[Task directions]
From the listing below, output only the lines starting at the line that has "nose: (245, 124)" and ending at the line that has "right shoulder: (131, 124)", exactly as they appear, ends included.

[Provided records]
....................
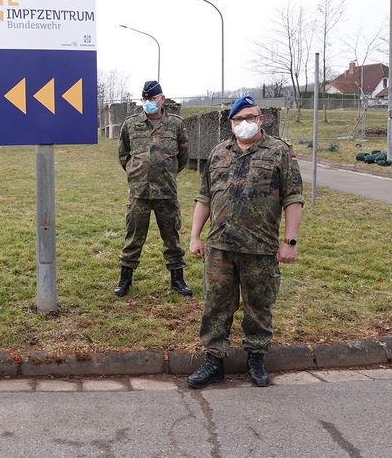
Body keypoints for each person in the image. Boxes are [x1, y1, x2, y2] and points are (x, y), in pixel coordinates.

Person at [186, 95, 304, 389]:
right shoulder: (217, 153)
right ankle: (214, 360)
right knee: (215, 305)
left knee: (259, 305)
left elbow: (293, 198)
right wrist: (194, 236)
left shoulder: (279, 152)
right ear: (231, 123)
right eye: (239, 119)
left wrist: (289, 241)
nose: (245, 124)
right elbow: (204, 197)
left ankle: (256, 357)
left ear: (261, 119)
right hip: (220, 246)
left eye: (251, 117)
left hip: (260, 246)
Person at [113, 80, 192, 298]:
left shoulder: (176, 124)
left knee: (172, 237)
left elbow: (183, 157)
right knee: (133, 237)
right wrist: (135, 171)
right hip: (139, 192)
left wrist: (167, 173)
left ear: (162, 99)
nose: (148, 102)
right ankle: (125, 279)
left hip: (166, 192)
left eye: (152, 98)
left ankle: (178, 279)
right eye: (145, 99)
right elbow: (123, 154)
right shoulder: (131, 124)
....................
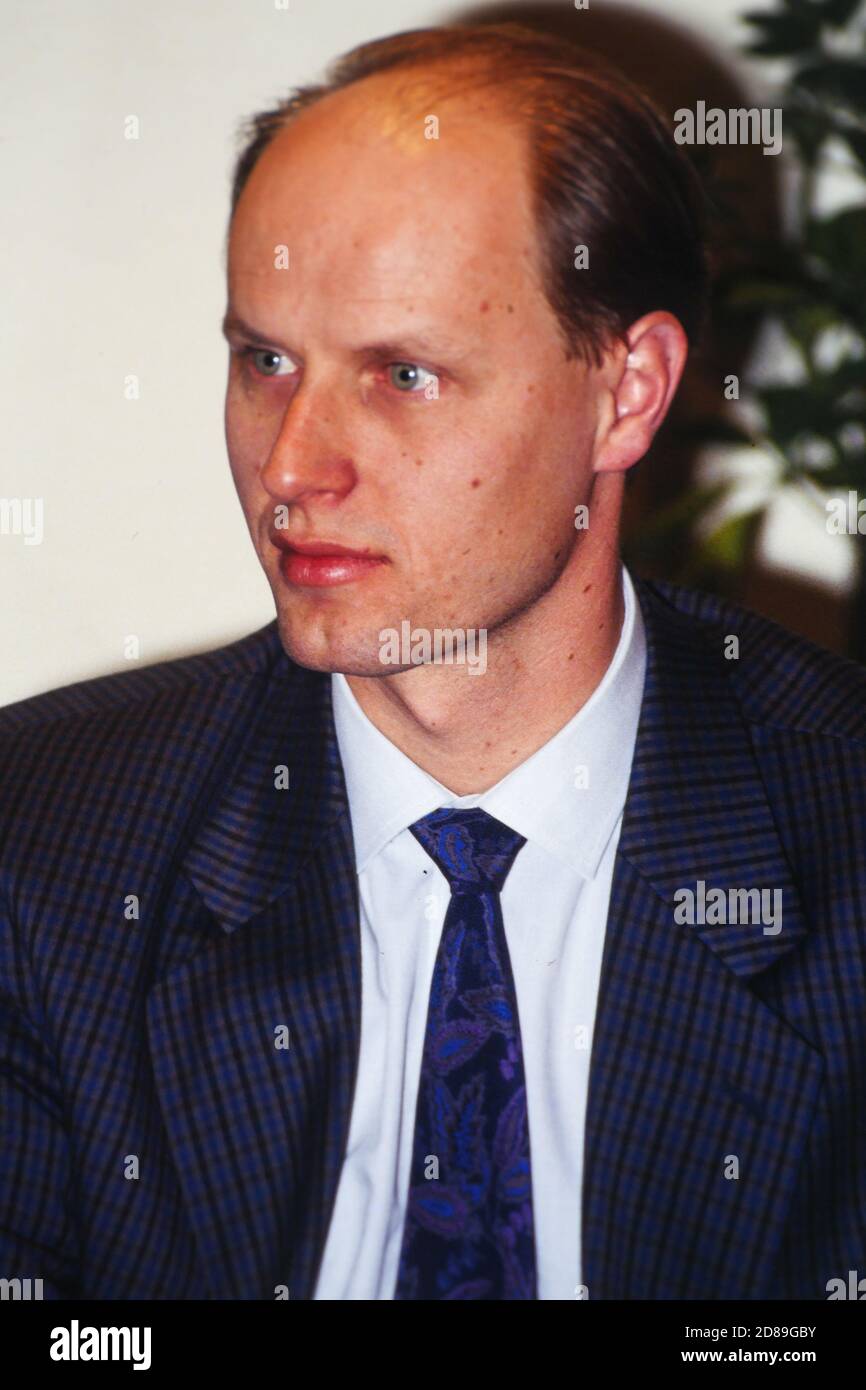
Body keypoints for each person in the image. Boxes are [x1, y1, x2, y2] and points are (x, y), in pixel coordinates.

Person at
....................
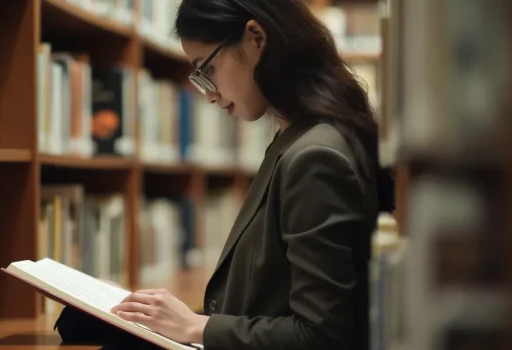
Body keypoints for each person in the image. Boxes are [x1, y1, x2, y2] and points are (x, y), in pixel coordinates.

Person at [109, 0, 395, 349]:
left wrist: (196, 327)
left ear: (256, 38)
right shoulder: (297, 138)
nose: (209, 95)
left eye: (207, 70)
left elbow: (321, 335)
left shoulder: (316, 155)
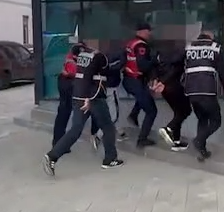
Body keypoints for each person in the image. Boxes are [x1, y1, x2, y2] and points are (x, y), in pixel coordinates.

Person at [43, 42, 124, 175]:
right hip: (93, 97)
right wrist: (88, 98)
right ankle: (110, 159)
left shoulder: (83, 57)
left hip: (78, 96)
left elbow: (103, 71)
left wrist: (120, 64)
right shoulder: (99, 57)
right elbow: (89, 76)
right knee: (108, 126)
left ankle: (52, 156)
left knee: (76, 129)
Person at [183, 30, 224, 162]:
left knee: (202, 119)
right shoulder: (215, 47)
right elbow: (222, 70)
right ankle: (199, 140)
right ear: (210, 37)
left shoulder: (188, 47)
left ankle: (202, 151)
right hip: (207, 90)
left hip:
....................
[Answer to the problem]
nose: (245, 124)
right elbow: (204, 197)
left ankle: (256, 357)
left ear: (261, 119)
right hip: (220, 246)
left eye: (251, 117)
left hip: (260, 246)
Person at [113, 80, 192, 298]:
left shoulder: (176, 124)
left knee: (172, 237)
left elbow: (183, 157)
right knee: (133, 237)
right wrist: (135, 171)
right hip: (139, 192)
left wrist: (167, 173)
left ear: (162, 99)
nose: (148, 102)
right ankle: (125, 279)
left hip: (166, 192)
left eye: (152, 98)
left ankle: (178, 279)
right eye: (145, 99)
right elbow: (123, 154)
right shoulder: (131, 124)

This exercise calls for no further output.